Strangely to us, the season here appears to end in August! We arrived on the 22nd and already everything seemed closed down. Few boats in the marina, office closed, no machine issuing tickets (the norm in Scandinavia) and all very quiet, so we had a free berth and power!
The next day in gloriously warm sunshine we slipped lines but had to motor to Revesand near Arendal where we anchored for the night. Quite a pretty spot but again no one else around apart from a Wednesday evening racing fleet (worldwide that event!). Fickle as ever, the weather changed … still no wind but rain!
Nonetheless we set off, taking the inshore route under a 25m bridge (our mast height is 22.5m), past an oil rig under maintenance, out to the open sea again before reaching the charming village of Lyngør nestled amongst a group of small islands and moored alongside the only pontoon.
A grey afternoon …
A grey afternoon, but we went to the only small grocery store which was open, to be served by a Portuguese student! Walking around the village was interesting but the following day on the recommendation of a Norwegian sailing couple, we motored a whole mile to do something we’d never done before … mooring Scandinavian style, against a sheer rock face!! It is difficult to get more idyllic than that, especially as the weather decided to show itself off at its best!
Again, on recommendation we headed North once more towards the island of Jumfroland or ‘the island of the Virgin’ in Norwegian. Close to the mainland at Kragerø, it being the weekend and fine, it was busy. We managed to go alongside on a sort of hammerhead and in fact stayed for two nights. Paying at the ticket machine took some working out and once we were ‘official’ we set off on a walking expedition. As the island is small and flat, it was easy terrain.

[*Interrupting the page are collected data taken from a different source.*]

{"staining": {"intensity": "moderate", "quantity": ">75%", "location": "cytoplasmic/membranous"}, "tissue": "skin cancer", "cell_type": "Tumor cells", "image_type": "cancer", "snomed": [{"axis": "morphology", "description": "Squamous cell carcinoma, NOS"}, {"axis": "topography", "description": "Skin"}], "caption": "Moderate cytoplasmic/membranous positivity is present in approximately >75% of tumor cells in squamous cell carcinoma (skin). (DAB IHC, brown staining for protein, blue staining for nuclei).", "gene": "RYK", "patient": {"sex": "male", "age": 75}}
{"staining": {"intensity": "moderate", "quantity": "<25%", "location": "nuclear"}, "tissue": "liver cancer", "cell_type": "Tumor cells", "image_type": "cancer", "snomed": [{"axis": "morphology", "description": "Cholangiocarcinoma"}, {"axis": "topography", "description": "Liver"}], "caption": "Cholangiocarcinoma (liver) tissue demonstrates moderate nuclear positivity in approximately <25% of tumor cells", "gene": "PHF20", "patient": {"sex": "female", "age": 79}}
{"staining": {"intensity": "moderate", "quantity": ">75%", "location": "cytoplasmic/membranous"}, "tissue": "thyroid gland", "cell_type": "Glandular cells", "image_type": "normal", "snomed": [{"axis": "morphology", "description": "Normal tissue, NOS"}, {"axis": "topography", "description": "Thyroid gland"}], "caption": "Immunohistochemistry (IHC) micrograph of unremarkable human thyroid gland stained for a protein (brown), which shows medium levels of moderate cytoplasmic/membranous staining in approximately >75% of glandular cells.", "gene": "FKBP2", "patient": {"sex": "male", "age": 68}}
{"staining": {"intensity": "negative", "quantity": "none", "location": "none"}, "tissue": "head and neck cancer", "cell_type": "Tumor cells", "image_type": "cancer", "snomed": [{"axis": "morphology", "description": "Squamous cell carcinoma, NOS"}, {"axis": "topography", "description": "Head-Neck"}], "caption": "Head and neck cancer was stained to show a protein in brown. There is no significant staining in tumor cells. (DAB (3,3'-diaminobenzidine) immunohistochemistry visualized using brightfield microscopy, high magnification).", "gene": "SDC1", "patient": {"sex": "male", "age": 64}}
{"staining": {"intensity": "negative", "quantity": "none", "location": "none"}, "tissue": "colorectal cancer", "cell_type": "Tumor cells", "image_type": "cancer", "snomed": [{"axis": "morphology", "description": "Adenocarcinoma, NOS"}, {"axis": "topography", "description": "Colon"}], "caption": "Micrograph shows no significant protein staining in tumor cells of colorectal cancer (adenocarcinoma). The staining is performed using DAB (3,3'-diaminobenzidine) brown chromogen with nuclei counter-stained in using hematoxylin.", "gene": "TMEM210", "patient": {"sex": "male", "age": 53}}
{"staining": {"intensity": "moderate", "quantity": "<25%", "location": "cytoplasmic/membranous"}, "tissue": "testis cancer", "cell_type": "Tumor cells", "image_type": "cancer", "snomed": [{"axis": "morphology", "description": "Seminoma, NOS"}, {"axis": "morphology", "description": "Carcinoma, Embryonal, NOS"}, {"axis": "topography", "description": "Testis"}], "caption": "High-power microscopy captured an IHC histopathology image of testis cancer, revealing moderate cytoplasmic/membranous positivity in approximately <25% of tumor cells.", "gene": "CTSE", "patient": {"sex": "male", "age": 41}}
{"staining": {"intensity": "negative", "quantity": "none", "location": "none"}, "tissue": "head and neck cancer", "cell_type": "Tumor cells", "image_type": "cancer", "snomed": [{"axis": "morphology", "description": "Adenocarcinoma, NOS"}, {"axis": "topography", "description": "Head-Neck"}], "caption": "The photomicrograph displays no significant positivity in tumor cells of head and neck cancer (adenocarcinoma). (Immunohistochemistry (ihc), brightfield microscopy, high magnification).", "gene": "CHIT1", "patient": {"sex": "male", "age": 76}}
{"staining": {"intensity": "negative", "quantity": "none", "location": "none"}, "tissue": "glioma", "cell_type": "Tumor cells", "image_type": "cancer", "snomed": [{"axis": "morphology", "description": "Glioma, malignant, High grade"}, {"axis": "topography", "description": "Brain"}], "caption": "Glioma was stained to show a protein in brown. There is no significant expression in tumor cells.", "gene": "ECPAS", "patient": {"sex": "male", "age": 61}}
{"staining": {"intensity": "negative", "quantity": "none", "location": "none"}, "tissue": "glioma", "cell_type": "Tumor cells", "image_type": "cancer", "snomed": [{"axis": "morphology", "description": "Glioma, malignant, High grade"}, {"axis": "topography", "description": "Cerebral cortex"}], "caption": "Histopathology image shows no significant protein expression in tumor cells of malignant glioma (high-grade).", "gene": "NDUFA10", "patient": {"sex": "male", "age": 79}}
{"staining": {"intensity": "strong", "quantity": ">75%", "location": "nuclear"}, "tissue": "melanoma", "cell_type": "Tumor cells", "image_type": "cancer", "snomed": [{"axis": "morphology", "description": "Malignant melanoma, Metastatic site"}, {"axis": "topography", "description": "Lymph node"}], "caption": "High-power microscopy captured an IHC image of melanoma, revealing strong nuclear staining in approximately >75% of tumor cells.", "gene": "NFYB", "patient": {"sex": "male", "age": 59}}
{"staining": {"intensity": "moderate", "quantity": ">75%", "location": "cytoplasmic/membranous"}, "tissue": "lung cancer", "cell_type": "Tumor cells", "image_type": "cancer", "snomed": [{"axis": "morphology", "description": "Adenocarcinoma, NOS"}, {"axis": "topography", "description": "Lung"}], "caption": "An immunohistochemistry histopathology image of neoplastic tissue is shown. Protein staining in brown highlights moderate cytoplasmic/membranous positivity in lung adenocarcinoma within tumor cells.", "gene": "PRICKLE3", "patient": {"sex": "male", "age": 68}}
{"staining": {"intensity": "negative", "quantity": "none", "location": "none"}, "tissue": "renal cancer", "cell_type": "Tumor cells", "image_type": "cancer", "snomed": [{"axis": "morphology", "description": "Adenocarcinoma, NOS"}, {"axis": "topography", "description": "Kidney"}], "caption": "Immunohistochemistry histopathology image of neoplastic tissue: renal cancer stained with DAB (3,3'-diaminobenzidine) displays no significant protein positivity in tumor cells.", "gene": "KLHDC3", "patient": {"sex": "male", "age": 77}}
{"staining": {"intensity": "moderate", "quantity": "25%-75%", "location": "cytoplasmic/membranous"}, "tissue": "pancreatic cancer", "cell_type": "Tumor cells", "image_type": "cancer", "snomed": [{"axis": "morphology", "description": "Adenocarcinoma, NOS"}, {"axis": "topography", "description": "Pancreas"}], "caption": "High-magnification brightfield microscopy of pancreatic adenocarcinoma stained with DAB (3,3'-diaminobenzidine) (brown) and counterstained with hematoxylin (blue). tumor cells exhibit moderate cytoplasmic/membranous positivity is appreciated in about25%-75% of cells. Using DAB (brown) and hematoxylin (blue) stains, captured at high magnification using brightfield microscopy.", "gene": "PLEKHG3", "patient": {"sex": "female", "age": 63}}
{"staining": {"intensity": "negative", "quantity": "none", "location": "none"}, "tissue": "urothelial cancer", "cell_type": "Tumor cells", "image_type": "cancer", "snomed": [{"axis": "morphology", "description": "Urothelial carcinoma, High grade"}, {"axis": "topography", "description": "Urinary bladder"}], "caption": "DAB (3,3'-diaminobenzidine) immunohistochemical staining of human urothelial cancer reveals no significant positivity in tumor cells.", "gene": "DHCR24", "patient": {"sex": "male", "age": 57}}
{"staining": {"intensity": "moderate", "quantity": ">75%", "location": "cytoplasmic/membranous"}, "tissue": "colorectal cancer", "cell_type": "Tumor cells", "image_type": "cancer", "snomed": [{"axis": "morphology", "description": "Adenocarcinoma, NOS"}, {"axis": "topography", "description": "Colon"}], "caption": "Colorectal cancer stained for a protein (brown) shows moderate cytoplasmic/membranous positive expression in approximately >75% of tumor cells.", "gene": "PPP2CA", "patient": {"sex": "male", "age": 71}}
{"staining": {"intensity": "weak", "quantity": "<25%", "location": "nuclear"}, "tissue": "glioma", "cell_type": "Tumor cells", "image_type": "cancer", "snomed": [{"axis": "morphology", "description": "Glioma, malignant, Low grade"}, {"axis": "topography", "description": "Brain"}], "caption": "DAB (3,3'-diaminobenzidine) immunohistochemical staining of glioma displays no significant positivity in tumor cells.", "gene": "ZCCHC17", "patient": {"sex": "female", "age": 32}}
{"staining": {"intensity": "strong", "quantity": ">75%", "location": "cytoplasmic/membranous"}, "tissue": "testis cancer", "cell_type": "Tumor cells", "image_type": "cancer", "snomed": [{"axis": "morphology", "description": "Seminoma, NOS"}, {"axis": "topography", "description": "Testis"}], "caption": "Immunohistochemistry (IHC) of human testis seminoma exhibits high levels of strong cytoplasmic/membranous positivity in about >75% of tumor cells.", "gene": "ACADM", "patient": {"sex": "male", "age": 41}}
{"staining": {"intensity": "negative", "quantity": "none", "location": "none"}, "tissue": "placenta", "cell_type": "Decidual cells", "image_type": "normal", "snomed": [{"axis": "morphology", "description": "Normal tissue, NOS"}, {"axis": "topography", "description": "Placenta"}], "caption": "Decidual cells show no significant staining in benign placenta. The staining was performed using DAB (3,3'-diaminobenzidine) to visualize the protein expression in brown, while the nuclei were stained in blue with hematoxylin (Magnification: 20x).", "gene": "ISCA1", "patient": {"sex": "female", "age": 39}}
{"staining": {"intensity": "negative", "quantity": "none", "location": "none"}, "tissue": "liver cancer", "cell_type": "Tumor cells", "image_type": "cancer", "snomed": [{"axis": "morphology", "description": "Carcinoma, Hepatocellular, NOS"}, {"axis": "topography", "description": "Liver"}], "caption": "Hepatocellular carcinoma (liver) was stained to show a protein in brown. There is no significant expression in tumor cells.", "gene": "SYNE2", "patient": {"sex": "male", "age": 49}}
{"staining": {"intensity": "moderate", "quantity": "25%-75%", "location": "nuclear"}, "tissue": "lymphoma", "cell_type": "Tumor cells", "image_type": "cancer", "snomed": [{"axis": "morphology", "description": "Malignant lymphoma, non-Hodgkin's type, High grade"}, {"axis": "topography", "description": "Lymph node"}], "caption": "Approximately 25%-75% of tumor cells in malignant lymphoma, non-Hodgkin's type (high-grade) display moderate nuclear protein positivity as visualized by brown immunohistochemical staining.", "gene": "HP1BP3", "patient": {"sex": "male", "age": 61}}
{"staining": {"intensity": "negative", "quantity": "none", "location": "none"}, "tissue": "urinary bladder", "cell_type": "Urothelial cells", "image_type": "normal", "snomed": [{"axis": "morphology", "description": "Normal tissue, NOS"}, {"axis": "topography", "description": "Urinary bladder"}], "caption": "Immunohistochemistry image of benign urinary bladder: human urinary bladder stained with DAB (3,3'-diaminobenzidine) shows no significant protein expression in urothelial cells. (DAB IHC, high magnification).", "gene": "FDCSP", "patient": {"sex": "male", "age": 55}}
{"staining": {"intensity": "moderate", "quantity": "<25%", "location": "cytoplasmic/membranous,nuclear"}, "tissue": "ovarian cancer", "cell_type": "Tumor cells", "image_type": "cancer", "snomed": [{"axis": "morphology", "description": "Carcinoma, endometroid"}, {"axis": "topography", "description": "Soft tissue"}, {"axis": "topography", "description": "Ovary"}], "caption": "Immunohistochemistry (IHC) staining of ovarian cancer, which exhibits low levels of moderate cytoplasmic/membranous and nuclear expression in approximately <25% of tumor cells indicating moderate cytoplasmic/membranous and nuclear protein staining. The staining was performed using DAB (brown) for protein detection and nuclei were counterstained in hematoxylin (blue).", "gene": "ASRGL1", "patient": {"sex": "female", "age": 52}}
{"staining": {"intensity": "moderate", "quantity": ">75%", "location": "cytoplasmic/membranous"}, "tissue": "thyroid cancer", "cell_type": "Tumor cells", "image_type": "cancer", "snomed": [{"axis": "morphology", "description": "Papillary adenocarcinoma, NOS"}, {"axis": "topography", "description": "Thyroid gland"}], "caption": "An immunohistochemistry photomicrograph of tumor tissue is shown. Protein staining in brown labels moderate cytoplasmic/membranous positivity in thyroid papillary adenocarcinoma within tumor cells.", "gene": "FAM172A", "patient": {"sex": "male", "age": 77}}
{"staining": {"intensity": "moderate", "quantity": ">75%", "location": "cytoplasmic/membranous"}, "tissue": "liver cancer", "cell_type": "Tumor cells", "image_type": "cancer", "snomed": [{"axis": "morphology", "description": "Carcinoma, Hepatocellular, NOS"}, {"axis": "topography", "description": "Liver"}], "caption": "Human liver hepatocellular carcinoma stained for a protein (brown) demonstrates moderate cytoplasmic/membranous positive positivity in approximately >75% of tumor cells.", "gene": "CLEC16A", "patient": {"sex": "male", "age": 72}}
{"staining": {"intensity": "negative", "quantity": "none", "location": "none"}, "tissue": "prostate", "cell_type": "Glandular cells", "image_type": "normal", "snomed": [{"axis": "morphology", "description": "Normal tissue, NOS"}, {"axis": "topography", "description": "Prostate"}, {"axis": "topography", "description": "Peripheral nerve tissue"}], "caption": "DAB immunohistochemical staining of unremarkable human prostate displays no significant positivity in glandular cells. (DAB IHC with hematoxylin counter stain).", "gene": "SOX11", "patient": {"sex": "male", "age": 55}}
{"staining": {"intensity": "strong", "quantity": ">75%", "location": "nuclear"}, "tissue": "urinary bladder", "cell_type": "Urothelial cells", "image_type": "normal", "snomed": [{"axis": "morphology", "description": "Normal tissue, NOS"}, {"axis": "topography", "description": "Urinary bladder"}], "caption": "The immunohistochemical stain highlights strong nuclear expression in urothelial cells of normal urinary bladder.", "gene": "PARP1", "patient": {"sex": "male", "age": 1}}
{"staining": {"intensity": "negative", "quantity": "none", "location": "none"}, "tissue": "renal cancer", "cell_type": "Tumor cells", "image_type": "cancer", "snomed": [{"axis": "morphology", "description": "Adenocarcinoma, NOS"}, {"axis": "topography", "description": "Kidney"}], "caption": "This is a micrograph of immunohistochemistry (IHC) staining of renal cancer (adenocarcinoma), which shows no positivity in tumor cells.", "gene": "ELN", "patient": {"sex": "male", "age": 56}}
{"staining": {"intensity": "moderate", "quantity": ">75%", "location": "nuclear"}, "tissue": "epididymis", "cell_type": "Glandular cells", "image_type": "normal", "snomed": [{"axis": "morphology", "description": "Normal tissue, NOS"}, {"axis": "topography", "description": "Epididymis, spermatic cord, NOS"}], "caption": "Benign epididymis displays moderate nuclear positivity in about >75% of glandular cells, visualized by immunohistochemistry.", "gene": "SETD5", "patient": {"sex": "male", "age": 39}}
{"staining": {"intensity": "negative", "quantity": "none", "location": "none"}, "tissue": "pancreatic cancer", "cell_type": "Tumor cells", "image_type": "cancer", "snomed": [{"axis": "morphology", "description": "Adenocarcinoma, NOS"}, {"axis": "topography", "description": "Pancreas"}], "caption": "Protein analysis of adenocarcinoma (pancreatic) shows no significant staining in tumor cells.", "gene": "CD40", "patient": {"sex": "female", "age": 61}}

It is fascinating, as it was originally part of the seabed, and created as a glacial moraine, which then rose from the seabed. Consequently sizeable areas are comprised of large round stones, which obviously do not support any vegetation, in contrast to some extremely fertile areas. In the middle of the island there are two big lighthouses, one old, one new, that can be seen all round for a considerable distance. We enjoyed our walks, the north eastern end comprised of solid rock and a pebbly shoreline, and the south western end having pleasant beaches. The whole island protects the Kragerø archipelago which in itself is an ideal sailing ground with so many sheltered islands. How often on our travels have we come across areas we would love to explore further, if we had known about them earlier and had built in considerable ‘buffer’ time. This was one definitely of them, but unfortunately time was not on our side!
With a good weather window for the passage to Hunnebostrand, Sweden, we left the small marina to anchor in the lee of the island, making it easier for an early departure the next morning (ie fenders and mooring lines already safely stowed, just the anchor to weigh!).
The weather gods were with us, and we had an enjoyable if chilly 60 mile day sail with the wind on the beam, arriving late afternoon to continue our cruise in the land of the Vikings.